### INSTRUCTIONS FOR THE TASK
An exact copy is needed of each line from the one including "Wenn Sie sich" through the last line of the entries, both ends counted, with nothing added.

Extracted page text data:

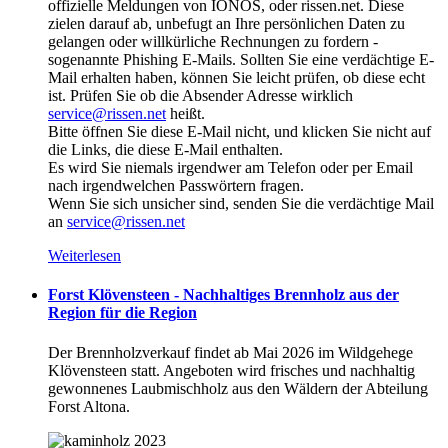
offizielle Meldungen von IONOS, oder rissen.net. Diese
zielen darauf ab, unbefugt an Ihre persönlichen Daten zu
gelangen oder willkürliche Rechnungen zu fordern -
sogenannte Phishing E-Mails. Sollten Sie eine verdächtige E-
Mail erhalten haben, können Sie leicht prüfen, ob diese echt
ist. Prüfen Sie ob die Absender Adresse wirklich
service@rissen.net
heißt.
Bitte öffnen Sie diese E-Mail nicht, und klicken Sie nicht auf
die Links, die diese E-Mail enthalten.
Es wird Sie niemals irgendwer am Telefon oder per Email
nach irgendwelchen Passwörtern fragen.
Wenn Sie sich unsicher sind, senden Sie die verdächtige Mail
an
service@rissen.net
Weiterlesen
Forst Klövensteen - Nachhaltiges Brennholz aus der
Region für die Region
Der Brennholzverkauf findet ab Mai 2026 im Wildgehege
Klövensteen statt. Angeboten wird frisches und nachhaltig
gewonnenes Laubmischholz aus den Wäldern der Abteilung
Forst Altona.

### RESULT OF THIS EXERCISE
Wenn Sie sich unsicher sind, senden Sie die verdächtige Mail
an
service@rissen.net
Weiterlesen
Forst Klövensteen - Nachhaltiges Brennholz aus der
Region für die Region
Der Brennholzverkauf findet ab Mai 2026 im Wildgehege
Klövensteen statt. Angeboten wird frisches und nachhaltig
gewonnenes Laubmischholz aus den Wäldern der Abteilung
Forst Altona.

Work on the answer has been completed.